The company issuing the recall is Denton Pharma, Inc. of North Blenheim, New York. The recall notice did not include instructions for consumers who have the affected pills.

Metformin Recall Problems

This action marks the latest in a series of recalls impacting generic metformin pills manufactured by a number of different companies.

In December 2019, reports first warned about the potential risk of metformin NDMA contamination problems, after some versions of the drug sold outside the United States tested positive for the chemical. However, the FDA indicated at the time that testing of products distributed in the U.S. found that the NDMA levels in metformin were undetectable or below federal limits for exposure to the chemical.

In March 2020, the independent online pharmacy Valisure filed a citizen’s petition urging the FDA to recall metformin, after independent testing found levels of NDMA in certain pills was higher than the agency’s recommended daily exposure threshold of 96 nanograms.

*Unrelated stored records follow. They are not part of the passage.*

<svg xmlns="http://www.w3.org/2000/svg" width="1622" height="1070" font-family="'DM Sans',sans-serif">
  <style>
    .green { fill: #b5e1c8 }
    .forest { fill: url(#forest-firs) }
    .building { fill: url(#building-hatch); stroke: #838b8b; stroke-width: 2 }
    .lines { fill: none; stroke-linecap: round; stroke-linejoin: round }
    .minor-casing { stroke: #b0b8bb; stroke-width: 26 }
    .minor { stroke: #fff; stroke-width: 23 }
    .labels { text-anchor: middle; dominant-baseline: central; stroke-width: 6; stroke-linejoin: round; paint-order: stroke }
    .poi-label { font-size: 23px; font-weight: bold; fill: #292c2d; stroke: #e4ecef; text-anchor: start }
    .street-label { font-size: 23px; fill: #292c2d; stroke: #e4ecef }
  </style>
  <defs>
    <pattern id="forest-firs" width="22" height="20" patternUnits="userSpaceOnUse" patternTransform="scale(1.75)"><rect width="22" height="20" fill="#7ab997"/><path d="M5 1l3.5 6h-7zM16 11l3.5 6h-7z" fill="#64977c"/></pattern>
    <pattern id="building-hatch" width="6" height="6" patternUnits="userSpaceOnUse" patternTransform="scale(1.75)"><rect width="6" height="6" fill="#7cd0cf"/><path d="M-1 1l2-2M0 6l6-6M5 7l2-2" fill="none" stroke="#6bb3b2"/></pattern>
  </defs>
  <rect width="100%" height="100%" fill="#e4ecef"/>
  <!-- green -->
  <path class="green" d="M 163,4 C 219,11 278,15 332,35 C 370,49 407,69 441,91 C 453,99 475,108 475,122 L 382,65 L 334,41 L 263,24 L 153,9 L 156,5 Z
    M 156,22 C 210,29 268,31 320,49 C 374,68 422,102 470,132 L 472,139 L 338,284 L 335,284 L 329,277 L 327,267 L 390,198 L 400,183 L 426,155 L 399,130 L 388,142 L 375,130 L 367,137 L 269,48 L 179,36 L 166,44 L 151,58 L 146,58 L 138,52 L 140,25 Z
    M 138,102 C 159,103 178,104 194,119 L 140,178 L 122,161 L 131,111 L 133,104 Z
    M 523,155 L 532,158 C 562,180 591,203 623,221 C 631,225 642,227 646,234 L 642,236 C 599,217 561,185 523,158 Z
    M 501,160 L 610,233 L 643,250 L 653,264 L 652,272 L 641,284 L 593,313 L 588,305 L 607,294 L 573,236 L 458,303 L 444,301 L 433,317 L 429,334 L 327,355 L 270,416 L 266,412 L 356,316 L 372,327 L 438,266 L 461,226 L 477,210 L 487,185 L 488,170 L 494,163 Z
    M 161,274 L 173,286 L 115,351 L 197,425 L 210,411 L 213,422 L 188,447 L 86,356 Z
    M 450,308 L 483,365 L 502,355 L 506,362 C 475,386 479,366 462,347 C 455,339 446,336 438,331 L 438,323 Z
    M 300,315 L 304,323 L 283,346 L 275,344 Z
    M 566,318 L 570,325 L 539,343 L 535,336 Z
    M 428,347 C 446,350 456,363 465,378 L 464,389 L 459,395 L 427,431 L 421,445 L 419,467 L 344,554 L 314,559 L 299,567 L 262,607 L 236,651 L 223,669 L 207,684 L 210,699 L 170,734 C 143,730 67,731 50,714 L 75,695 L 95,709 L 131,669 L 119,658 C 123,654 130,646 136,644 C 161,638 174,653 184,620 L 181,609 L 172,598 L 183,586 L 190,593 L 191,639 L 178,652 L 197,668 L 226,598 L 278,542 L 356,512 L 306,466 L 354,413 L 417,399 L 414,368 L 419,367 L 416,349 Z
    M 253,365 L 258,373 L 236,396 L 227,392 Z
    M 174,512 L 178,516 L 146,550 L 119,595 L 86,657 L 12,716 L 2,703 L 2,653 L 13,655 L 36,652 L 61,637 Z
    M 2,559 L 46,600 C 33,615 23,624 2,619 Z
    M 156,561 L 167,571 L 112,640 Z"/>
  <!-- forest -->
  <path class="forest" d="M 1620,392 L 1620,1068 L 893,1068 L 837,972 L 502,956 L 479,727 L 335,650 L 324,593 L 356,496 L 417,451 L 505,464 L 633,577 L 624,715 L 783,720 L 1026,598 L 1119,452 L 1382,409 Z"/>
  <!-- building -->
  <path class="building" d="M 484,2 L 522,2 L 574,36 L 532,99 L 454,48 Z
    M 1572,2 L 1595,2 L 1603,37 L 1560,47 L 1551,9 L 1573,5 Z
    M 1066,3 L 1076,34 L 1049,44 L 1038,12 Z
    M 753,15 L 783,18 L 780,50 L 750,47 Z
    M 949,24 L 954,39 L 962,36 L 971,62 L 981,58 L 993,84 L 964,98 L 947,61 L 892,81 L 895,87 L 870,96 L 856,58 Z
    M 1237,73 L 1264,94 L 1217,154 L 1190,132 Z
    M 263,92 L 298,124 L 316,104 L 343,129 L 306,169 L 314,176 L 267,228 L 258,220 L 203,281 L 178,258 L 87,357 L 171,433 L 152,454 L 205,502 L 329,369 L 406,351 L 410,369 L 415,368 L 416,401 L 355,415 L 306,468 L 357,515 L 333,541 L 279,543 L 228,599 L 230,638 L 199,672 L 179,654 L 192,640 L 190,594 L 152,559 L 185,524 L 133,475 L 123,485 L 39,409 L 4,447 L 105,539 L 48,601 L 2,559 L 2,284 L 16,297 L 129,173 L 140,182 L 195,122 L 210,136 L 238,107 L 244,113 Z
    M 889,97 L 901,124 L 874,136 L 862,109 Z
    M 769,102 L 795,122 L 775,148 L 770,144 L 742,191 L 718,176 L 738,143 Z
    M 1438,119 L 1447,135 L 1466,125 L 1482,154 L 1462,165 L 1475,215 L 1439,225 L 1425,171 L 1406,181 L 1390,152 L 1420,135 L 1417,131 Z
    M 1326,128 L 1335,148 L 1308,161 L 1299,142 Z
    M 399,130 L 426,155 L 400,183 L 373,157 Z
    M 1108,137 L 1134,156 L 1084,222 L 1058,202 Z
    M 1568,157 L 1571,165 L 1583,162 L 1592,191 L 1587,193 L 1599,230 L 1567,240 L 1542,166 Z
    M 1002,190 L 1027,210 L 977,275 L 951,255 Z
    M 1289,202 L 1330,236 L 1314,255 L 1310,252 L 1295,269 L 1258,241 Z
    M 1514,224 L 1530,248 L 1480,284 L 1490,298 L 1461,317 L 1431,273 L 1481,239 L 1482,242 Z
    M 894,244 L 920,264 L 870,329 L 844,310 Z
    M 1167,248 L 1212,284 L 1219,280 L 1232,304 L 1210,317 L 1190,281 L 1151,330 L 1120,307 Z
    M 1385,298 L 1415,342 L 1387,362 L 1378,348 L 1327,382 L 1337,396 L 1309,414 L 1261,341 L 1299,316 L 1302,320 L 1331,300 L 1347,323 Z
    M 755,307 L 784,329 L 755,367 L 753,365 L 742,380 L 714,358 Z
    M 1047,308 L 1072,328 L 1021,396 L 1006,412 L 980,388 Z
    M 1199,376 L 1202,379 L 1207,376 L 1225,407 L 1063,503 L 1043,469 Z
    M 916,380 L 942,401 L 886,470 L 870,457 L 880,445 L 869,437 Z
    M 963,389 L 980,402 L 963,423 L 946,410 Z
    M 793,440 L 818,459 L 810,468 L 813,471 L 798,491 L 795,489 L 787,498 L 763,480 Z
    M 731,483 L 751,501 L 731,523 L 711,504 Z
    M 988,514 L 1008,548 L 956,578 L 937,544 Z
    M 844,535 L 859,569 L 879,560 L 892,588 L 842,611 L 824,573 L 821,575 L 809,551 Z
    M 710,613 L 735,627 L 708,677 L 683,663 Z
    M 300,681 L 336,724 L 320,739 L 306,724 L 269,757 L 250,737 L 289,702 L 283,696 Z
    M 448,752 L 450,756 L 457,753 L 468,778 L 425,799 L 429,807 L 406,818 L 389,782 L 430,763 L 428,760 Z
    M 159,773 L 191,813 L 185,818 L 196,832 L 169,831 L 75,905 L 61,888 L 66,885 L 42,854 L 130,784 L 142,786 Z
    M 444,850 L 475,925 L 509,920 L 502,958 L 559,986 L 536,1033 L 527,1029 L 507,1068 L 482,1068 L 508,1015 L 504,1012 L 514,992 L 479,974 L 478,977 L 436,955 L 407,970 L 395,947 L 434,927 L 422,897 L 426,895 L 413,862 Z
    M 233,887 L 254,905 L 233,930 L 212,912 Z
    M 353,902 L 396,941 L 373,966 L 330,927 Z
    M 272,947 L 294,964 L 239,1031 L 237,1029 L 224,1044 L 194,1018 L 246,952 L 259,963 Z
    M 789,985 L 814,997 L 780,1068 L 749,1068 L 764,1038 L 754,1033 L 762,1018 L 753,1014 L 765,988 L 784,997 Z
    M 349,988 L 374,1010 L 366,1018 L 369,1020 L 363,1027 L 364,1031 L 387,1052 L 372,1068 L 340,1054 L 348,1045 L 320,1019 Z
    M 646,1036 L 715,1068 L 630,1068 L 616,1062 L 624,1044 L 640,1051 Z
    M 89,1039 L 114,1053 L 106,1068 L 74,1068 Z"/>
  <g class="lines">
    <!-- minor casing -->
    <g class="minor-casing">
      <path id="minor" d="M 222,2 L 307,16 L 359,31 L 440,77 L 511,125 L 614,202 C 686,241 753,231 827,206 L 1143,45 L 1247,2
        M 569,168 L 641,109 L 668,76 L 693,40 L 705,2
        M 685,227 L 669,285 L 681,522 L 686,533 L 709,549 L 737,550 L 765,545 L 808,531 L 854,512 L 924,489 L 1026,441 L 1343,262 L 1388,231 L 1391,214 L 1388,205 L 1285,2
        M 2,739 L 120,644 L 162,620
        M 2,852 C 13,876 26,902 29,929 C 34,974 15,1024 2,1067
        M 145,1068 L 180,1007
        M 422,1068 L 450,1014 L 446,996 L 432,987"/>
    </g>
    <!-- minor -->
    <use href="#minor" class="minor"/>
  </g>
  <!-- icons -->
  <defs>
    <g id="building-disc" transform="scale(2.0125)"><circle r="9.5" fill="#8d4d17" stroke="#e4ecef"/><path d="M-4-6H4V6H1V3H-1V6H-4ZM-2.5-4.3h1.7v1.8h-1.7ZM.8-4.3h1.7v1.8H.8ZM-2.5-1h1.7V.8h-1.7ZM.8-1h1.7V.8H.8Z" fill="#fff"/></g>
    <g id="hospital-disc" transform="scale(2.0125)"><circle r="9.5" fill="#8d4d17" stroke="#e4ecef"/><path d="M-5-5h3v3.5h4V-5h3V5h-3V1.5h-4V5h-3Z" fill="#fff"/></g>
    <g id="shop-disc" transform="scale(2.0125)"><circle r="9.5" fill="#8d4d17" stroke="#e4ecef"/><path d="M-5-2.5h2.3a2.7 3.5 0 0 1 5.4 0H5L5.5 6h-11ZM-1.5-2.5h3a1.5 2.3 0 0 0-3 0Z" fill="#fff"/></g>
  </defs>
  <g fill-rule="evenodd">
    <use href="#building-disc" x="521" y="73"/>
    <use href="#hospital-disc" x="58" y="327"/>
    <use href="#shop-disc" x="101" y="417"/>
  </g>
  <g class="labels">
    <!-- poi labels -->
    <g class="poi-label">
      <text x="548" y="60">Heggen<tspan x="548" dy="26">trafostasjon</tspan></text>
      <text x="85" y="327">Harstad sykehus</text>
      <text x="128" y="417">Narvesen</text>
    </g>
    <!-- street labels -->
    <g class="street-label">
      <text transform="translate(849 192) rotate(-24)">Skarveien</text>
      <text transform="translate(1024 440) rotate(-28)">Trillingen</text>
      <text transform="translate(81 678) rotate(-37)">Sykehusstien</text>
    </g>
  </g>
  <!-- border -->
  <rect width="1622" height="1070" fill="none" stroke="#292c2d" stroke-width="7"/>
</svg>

Since then, the FDA says it has confirmed some of the Valisure findings, resulting in a number of separate recalls for metformin pills that were found to contain higher than acceptable levels of NDMA. A number of consumers have now filed metformin lawsuits against manufacturers of the generic drugs, indicating they developed cancer from the tainted diabetes medication.

The FDA requests any healthcare providers or consumers who experience adverse reactions or quality problems when using the recalled drugs report the incident to the FDA MedWatch Adverse Event Reporting program.